Несколько немцев сдались сидя прямо в седлах, подняв руки, – казаки посдирали с них перевязи с саблями, ремни с револьверами, карабины, – остальные ринулись в поле, назад к Журамину, под прикрытие винтовок ландштурма – только белая холодная пыль взвилась высоким столбом. Что-что, а по части драпанья немцы имели опыт и кони их держали хороший ход. Забайкальцам на своих низкорослых лошаденках догнать их было трудно.
Немецкий эскадрон был полновесный, пятьдесят сабель, у Семенова же было всего двадцать клинков. Взял сотник не числом, а умением.
Прискакавшие в Журамин конники внесли смятение в ряды ландштурма – накормленные до отвала и напоенные до ноздрей старички подняли ор – надо немедленно идти на соединение со своими, в Журамине они погибнут все, до единого человека.
Ландштурм начал поспешное отступление из Журамина. А Семенову это только и надо было – в Журамине ландштурмисты хоть плетнями были защищены да заборами, а в чистом поле оказались бы голенькими, как на ладони. Казаки Семенова ударили по ним залпом из винтовок, потом дали еще залп. Старички вылетали из фур, будто голуби, только ноги в укороченных теплых сапогах взметывались вверх да поле оглашалось жалобными стонами.
Добыча, которую взял сотник Семенов, была богатая: «около ста пленных и обоз в двадцать телег».
«За это дело я был произведен в следующий чин, за отличие», – написал он четверть века спустя в биографической книге «О себе».
Спокойная жизнь длилась недолго.
Начались затяжные бои, а с ними – полоса неудач. Приказом генерала Крымова два казачьих полка – Первый Нерчинский и Уссурийский – были пересажены с лошадей на «свои двои», попросту говоря, спешены. Спешенным полкам было велено готовиться к форсированию реки Дресвятицы.
У реки этой оказались сосредоточены ни много ни мало тридцать кавалерийских дивизий, и две дивизии пехотные; кулак сколотился такой, что если он ударит по немцам как следует, по-русски, то разом прорубит дыру сквозь всю Европу, прямо до самого Берлина; во главе кулака был поставлен генерал Орановский – человек, как впоследствии оказалось, вялый и пустой. Максимум, что он умел делать – сохранять сапоги зеркально начищенными в самую лютую грязь да трубно сморкаться в надушенный батистовый платок.

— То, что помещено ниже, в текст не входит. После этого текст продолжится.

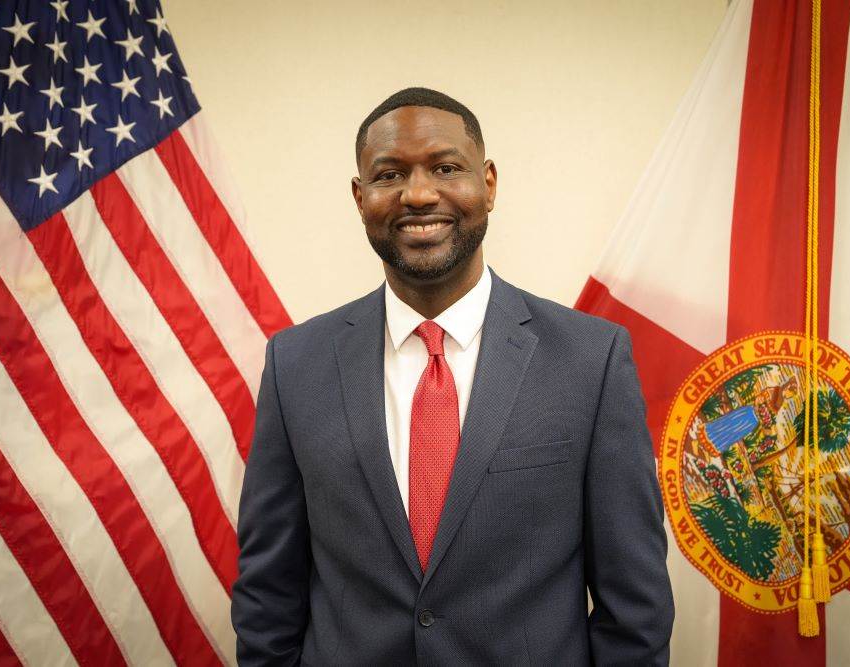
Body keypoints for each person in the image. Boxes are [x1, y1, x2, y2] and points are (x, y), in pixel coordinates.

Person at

По коню своему, уведенному в тылы дивизии, Семенов скучал здорово – словно по близкому другу, пришедшему с ним в эти края с родного кордона, – в нем рождалось ощущение потери, чего-то печального, даже скорбного, как будто не стало человека, которому он доверял. Вроде бы только что вместе шли в атаку, вдруг пуля – вживк! – и Семенов остался один.
Река Дресвятица была коварной. Узкая, глубокая, с ямами, из которых на отмели выползали полуторапудовые сомы, норовили тяпнуть за ногу какого-нибудь зазевавшегося солдатика, она имела очень топкие, сочащиеся черной сукровицей берега. Лишний раз на такой берег не ступишь – увязнешь по пояс.